Ansbert was engaged to be married to another future saint, Angadrisma. Her father, said to have been another of Clotaire's chancellors, arranged for her to wed his colleague, but Angadrisma – later a patroness of nuns – prayed for release from this obligation. Tradition states that dispensation was given to her after she was "struck down with leprosy", a disfiguring malady which only disappeared when she joined a convent. Some sources state that Ansbert later took a different bride.

==Religious vocation==
In 673, the same year Clotaire died, Ansbert renounced his secular pursuits and became a monk of the Benedictine order. Six years later, he was elevated to abbot of his monastery, the illustrious Fontenelle Abbey. He followed two other saints in that office: Wandrille, the abbey's founder and first abbot, and Lambert, the second abbot, who vacated the office when he was named bishop of Lyon. Under his leadership, Fontenelle prospered. His enterprises included a great expansion and refinement of the abbey's library, and the establishment of local hospitals for the poor.

During his time as abbot, Ansbert served as the confessor to King Theodoric III. After several years, Ansbert was appointed archbishop of Rouen following the death of the previous officeholder, Saint Ouen, in 683 or 684. His former mentor Saint Lambert performed his consecration, and Ansbert was succeeded as abbot at Fontenelle by Hildebert (d. 701), who is also venerated as a saint.

Despite his high office and eminent reputation, Ansbert was removed from the bishopric around the year 690. By "a false accusation", the powerful majordomo of the Frankish court, Pepin of Heristal, arranged his dismissal, either because of some kind of political opposition or because Ansbert's "zeal was not well-received" and "his austere life caused offence". He was sent into exile at Hautmont Abbey where he stayed until his death, sometime between 692 and 695. At some time Pepin apparently reconsidered his actions and agreed to allow Ansbert to return, but either he changed his mind again or Ansbert died before making the trip.

After his death, Ansbert's body was transferred to Fontanelle, where witnesses claimed the following:

"When they had opened his tomb and they thought his body would stink because of the amount of time that had elapsed since it had been buried, such a sweet fragrant odor like a diversity of flowers flowed forth, and the whole church was filled with little drops of balsam. And when the brothers who had come to see him from the neighboring province... removed the clothes in which he had been buried because they wanted to change them wishing to dress him in new clothes, they found on his forearms the sign of the dominical cross, bearing the likeness of a red color.
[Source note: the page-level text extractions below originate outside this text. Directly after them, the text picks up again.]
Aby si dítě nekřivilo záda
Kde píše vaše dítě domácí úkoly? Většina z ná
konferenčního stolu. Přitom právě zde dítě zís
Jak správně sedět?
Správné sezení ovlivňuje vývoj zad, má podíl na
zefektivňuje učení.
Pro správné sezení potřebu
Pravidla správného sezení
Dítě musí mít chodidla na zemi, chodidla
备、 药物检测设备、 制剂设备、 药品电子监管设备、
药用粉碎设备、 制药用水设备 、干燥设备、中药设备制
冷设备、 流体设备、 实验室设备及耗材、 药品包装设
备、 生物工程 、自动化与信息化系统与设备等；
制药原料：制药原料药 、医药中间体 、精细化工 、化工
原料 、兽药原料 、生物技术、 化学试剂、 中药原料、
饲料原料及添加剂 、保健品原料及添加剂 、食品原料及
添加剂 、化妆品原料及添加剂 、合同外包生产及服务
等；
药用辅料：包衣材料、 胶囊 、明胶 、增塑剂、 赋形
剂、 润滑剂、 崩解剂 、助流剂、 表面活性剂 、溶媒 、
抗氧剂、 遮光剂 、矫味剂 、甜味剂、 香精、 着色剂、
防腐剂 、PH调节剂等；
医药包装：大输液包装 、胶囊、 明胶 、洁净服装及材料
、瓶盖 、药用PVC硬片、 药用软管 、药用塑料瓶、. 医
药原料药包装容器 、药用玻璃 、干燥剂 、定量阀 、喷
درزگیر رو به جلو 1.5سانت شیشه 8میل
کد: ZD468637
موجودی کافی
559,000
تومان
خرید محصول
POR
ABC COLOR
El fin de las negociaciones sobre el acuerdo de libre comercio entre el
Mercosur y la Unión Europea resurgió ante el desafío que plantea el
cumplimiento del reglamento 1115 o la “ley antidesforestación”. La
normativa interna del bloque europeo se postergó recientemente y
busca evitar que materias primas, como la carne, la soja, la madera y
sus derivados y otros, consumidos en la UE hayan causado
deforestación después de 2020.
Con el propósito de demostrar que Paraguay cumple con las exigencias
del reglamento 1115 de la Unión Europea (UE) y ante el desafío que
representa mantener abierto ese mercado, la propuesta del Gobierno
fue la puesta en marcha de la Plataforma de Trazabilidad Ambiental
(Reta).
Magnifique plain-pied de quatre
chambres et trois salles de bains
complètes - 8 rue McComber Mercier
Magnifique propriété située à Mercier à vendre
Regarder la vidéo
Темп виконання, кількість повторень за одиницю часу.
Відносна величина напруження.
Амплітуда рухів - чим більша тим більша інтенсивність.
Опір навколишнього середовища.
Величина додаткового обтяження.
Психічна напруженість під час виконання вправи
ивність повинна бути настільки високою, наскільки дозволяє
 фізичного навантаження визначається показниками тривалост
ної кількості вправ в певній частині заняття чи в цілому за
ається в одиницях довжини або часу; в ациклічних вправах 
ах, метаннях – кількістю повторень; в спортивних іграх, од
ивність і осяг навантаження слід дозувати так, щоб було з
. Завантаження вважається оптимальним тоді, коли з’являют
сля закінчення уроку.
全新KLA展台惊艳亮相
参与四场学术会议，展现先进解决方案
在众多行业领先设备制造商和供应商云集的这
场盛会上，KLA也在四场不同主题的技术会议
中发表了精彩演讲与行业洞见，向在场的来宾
It was evident to all the faithful that this was given to be understood that while he lived he bore the arms of Christ in his heart, therefore, Christ's stigmata were revealed on the body of the dead man."

==Legacy==
The 12th-century chronicler Ordericus Vitalis relays a tale in which it was said that Ansbert's remains were desecrated and dispersed by soldiers of Hugh the Great. He asserts that the bones in question belonged to a different Ansbert, and that those of the saint were, at the time of his writing, still preserved safely at Fontenelle Abbey. The 18th-century author Alban Butler, however, states that the remains were at some point transferred to St. Peter's Abbey in Ghent, where they were destroyed by Calvinists in 1578.

A collective day of remembrance for all the many saints associated with Fontenelle Abbey is celebrated on 1 March. Saint Ansbert's own annual feast day is 9 February.